* 练习各部分 *
1. 根据Flask登录教程回答：
(a) 用pip安装了哪三个包？
(b) login.html中的表单提交到哪个地址，用什么方法？
(c) USERS列表里预设用户的name是什么？
2. 请从Flask登录教程最后一行代码之后续写下去。

* 页面节选 *

..........

反爬
我们使用flask-login
实现登录验证
新建一个如下的flask项目:
下载包
pip install flask
pip install flask-login
pip install werkzeug
index.html
<!DOCTYPE html>
<html lang="en">
<head>
<meta charset="UTF-8">
<title>主页</title>
</head>
<body>
<strong>Hello World!</strong>
</body>
</html>
login.html
<!DOCTYPE html>
<html lang="en">
<head>
<meta charset="UTF-8">
<title>登录</title>
</head>
<body>
<form action="/login/" method="post">
<p>用户名: </p>
<input type="text" name="username" required>
<br>
<p>密码: </p>
<input type="password" name="password" required>
<br>
<input type="submit" name="okay" value="登录">
</form>
</body>
</html>
web.py
import os
import uuid
from flask import (
render_template, redirect, url_for, request, Flask
)
from flask_login import (
login_required, login_user, logout_user,
LoginManager, UserMixin
)
from werkzeug.security import generate_password_hash, check_password_hash
app = Flask(__name__)
app.secret_key = os.urandom(36) # 设置密钥,建议在开发中使用os.urandom
login_manager = LoginManager()
login_manager.init_app(app) # 设置Flask对象
login_manager.login_view = 'login' # 设置登录页
USERS = [
{
'id': uuid.uuid4(), # 使用uuid1也行
'name': 'admin',
'password': generate_password_hash('abc') # 不要在程序中明文存放用户密码
}
] # 定义全局列表users,在实际开发中建议使用数据库
def create_user(username, password): # 创建用户
user = {
'name': username,
'password': generate_password_hash(password),
'id': uuid.uuid4()

..........

* 数据内容 *
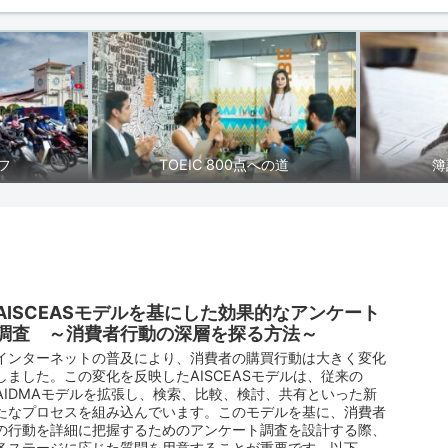
フ
TOEIC 800点への道
簿
AISCEASモデルを基にした効果的なアンケート
調査 ～消費者行動の深層を探る方法～
インターネットの普及により、消費者の購買行動は大きく変化
しました。この変化を反映したAISCEASモデルは、従来の
AIDMAモデルを拡張し、検索、比較、検討、共有といった新
たなプロセスを組み込んでいます。このモデルを基に、消費者
の行動を詳細に把握するためのアンケート調査を設計する際、
各ステージに応じた質問を用意することが重要です。以下、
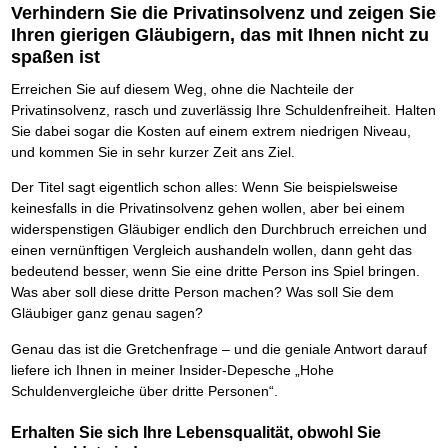
Verhindern Sie die Privatinsolvenz und zeigen Sie
Ihren gierigen Gläubigern, das mit Ihnen nicht zu
spaßen ist
Erreichen Sie auf diesem Weg, ohne die Nachteile der
Privatinsolvenz, rasch und zuverlässig Ihre Schuldenfreiheit. Halten
Sie dabei sogar die Kosten auf einem extrem niedrigen Niveau,
und kommen Sie in sehr kurzer Zeit ans Ziel.
Der Titel sagt eigentlich schon alles: Wenn Sie beispielsweise
keinesfalls in die Privatinsolvenz gehen wollen, aber bei einem
widerspenstigen Gläubiger endlich den Durchbruch erreichen und
einen vernünftigen Vergleich aushandeln wollen, dann geht das
bedeutend besser, wenn Sie eine dritte Person ins Spiel bringen.
Was aber soll diese dritte Person machen? Was soll Sie dem
Gläubiger ganz genau sagen?
Genau das ist die Gretchenfrage – und die geniale Antwort darauf
liefere ich Ihnen in meiner Insider-Depesche „Hohe
Schuldenvergleiche über dritte Personen“.
Erhalten Sie sich Ihre Lebensqualität, obwohl Sie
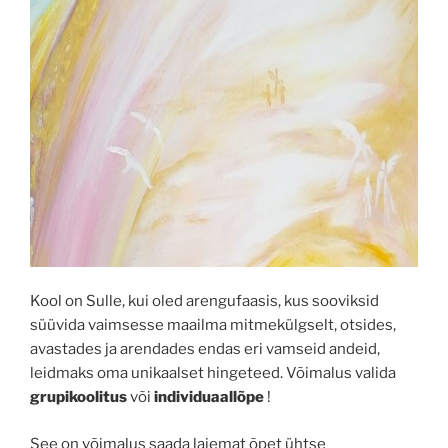
Kool on Sulle, kui oled arengufaasis, kus sooviksid
süüvida vaimsesse maailma mitmekülgselt, otsides,
avastades ja arendades endas eri vamseid andeid,
leidmaks oma unikaalset hingeteed. Võimalus valida
grupikoolitus
või
individuaallõpe
!
See on võimalus saada laiemat õpet ühtse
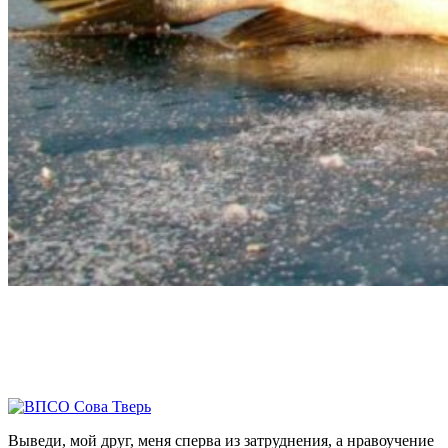
Выведи, мой друг, меня сперва из затруднения, а нравоучение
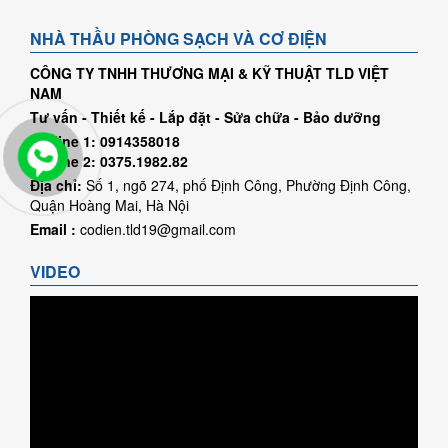
NHÀ THẦU PHÒNG SẠCH VÀ CƠ ĐIỆN
CÔNG TY TNHH THƯƠNG MẠI & KỸ THUẬT TLD VIỆT
NAM
Tư vấn - Thiết kế - Lắp đặt - Sửa chữa - Bảo dưỡng
Hotline 1: 0914358018
Hotline 2: 0375.1982.82
Địa chỉ:
Số 1, ngõ 274, phố Định Công, Phường Định Công,
Quận Hoàng Mai, Hà Nội
Email :
codien.tld19@gmail.com
VIDEO
Trình
chơi
Video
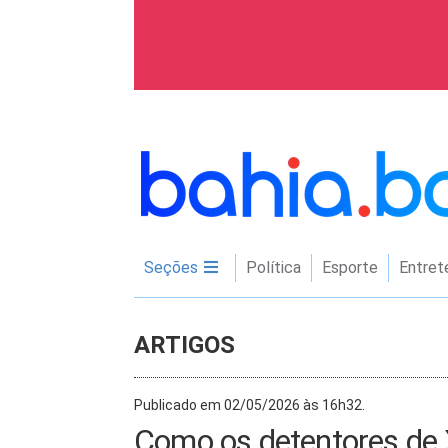
Seções
Política
Esporte
Entret
ARTIGOS
Publicado em 02/05/2026 às 16h32.
Como os detentores de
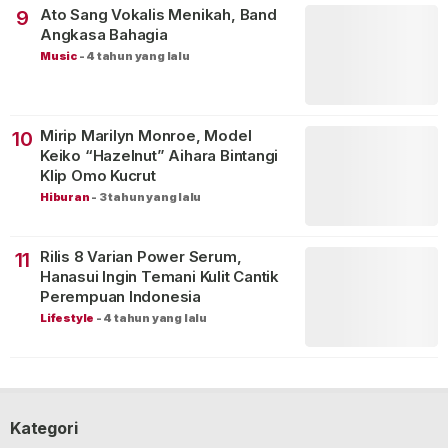
Ato Sang Vokalis Menikah, Band
9
Angkasa Bahagia
Music
-
4 tahun yang lalu
Mirip Marilyn Monroe, Model
10
Keiko “Hazelnut” Aihara Bintangi
Klip Omo Kucrut
Hiburan
-
3 tahun yang lalu
Rilis 8 Varian Power Serum,
11
Hanasui Ingin Temani Kulit Cantik
Perempuan Indonesia
Lifestyle
-
4 tahun yang lalu
Kategori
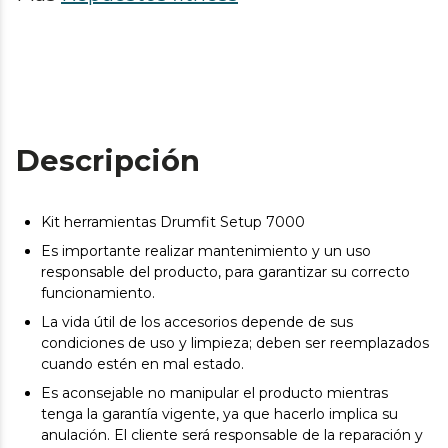
Descripción
Kit herramientas Drumfit Setup 7000
Es importante realizar mantenimiento y un uso
responsable del producto, para garantizar su correcto
funcionamiento.
La vida útil de los accesorios depende de sus
condiciones de uso y limpieza; deben ser reemplazados
cuando estén en mal estado.
Es aconsejable no manipular el producto mientras
tenga la garantía vigente, ya que hacerlo implica su
anulación. El cliente será responsable de la reparación y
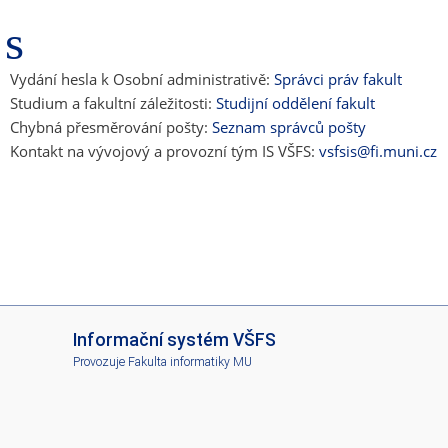
Vydání hesla k Osobní administrativě:
Správci práv fakult
Studium a fakultní záležitosti:
Studijní oddělení fakult
Chybná přesměrování pošty:
Seznam správců pošty
Kontakt na vývojový a provozní tým IS VŠFS:
vsfsis@fi.muni.cz
I
Informační systém VŠFS
S
Provozuje
Fakulta informatiky MU
V
Š
F
S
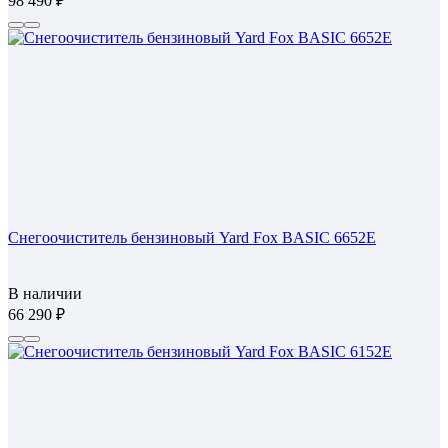
98 490
Снегоочиститель бензиновый Yard Fox BASIC 6652E
В наличии
66 290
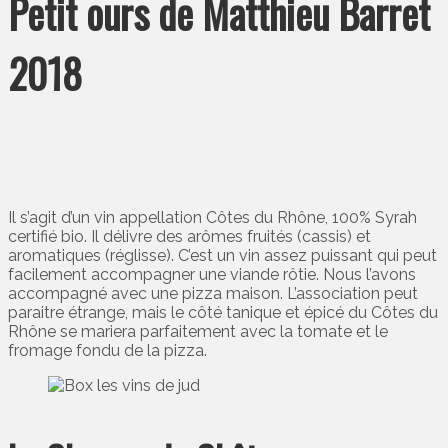
Petit ours de Matthieu Barret
2018
Il s’agit d’un vin appellation Côtes du Rhône, 100% Syrah
certifié bio. Il délivre des arômes fruités (cassis) et
aromatiques (réglisse). C’est un vin assez puissant qui peut
facilement accompagner une viande rôtie. Nous l’avons
accompagné avec une pizza maison. L’association peut
paraitre étrange, mais le côté tanique et épicé du Côtes du
Rhône se mariera parfaitement avec la tomate et le
fromage fondu de la pizza.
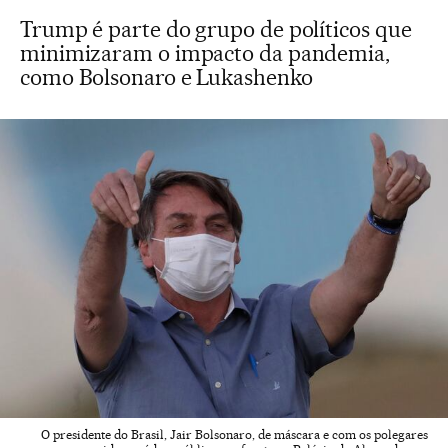
Trump é parte do grupo de políticos que
minimizaram o impacto da pandemia,
como Bolsonaro e Lukashenko
O presidente do Brasil, Jair Bolsonaro, de máscara e com os polegares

..........

* 各题答案 *
1.
(a) flask、flask-login、werkzeug
(b) 提交到"/login/"，方法为post
(c) admin

2.
}
USERS.append(user)
def get_user(username): # 根据用户名获得用户记录
for user in USERS:
if user.get('name') == username:
return user
return None
class User(UserMixin): # 继承用户基类UserMixin
def __init__(self, user):
self.username = user.get('name')
self.password_hash = user.get('password')
self.id = user.get('id')
def verify_password(self, password): # 密码验证
if self.password_hash is None:
return False
return check_password_hash(self.password_hash, password)
def get_id(self): # 获取用户ID
return self.id
@staticmethod
def get(user_id): # 根据用户ID获取用户实体,为login_user方法提供支持
if not user_id:
return None
for user in USERS:
if user.get('id') == user_id:
return User(user)
return None
@login_manager.user_loader # 定义获取登录用户的方法
def load_user(user_id):
return User.get(user_id)
@app.route('/login/', methods=['GET', 'POST']) # methods=['GET', 'POST'] 表示接收GET和POST请求
def login(): # 定义login方法,登录user
emsg = ''
if request.method == 'POST': # 用户登录表单
username = request.form.get('username')
password = request.form.get('password')
user_info = get_user(username)
if not user_info:
emsg = '用户不存在!'
else:
user = User(user_info)
if not user.verify_password(password):
emsg = '密码错误!'
else:
login_user(user) # 创建session
return redirect(url_for('index')) # 重定向至主页
return render_template('login.html', emsg=emsg)
@app.route('/')
@login_required # 只有登录用户可访问,未登录用户转到登录页
def index():
return render_template('index.html')
if __name__ == '__main__':
app.run(port=8888)
爬虫
打开http://127.0.0.1:8888/,看到如下界面:
输入admin的密码:
然后看到:
假设我们要爬下Hello World!
,就应该先看URL:
http://127.0.0.1:8888/
然后写代码:
import requests
url = 'http://127.0.0.1:8888/'
response = requests.get(url)
print(response.text)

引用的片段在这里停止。